MPI Launch Overview
Overview
Open MPI provides the orterun command to launch MPI applications. However, most people prefer to use one of two aliases: mpirun or mpiexec. For example, to launch 64 MPI tasks named example.x on Carver compute nodes, any of the following commands may be used:
carver% mpirun -np 64 ./example.x
carver% mpiexec -np 64 ./example.x
carver% orterun -np 64 ./example.x
For simplicity, all the examples in this section will use mpirun.

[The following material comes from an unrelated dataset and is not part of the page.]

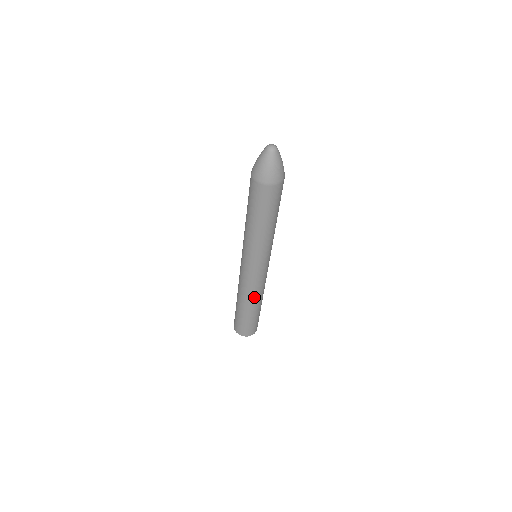
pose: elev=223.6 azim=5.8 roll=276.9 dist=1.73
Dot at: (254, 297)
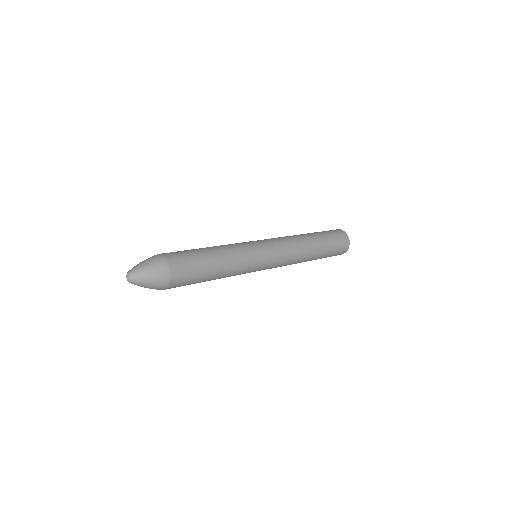
Dot at: (301, 259)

The application launch commands may only be issued from within the batch environment; no MPI applications may be executed on Carver's login nodes.
Options
The Open MPI application launcher provides many runtime options for task placement, debugging, and I/O. Complete descriptions of these options are available on the Open MPI website, or via the command "man mpirun". The following table summarizes a few of the more commonly used options.
| Option | Meaning |
| -v | Produce verbose output. |
| -V | Print version number. |
| -np num | Run num copies of the application. |
| -npernode num | Run num copies of the application on each node. |
| -bynode | Launch processes one per node, cycling by node in a round-robin fashion. |
| -bycore | Launch processes in a block manner, putting all on one node first and then the second (default) |
| -bind-to-core | Bind processes to cores. |
| -stdin rank | Direct stdin to process associated with MPI rank. |
| -tag-output | Tag each line of stdout and stderr with [process_id,rank]. |
| -timestamp-output | Tag each line of stdout and stderr with timestamp. |
Running Multi-Program Multi-Data (MPMD) Applications
Open MPI provides a simple mechanism to launch MPMD applications, using a colon to separate the components on the command line:
carver% mpirun -np 2 ./my_executable1 : -np 2 ./my_executable2
The above example will launch a single parallel application, but the first two processes will be instances of my_executable1, and the second two processes will be instances of my_executable2. In MPI terms, this will be a single MPI_COMM_WORLD, but the my_executable1 processes will be ranks 0 and 1, while the my_executable2 processes will be ranks 2 and 3.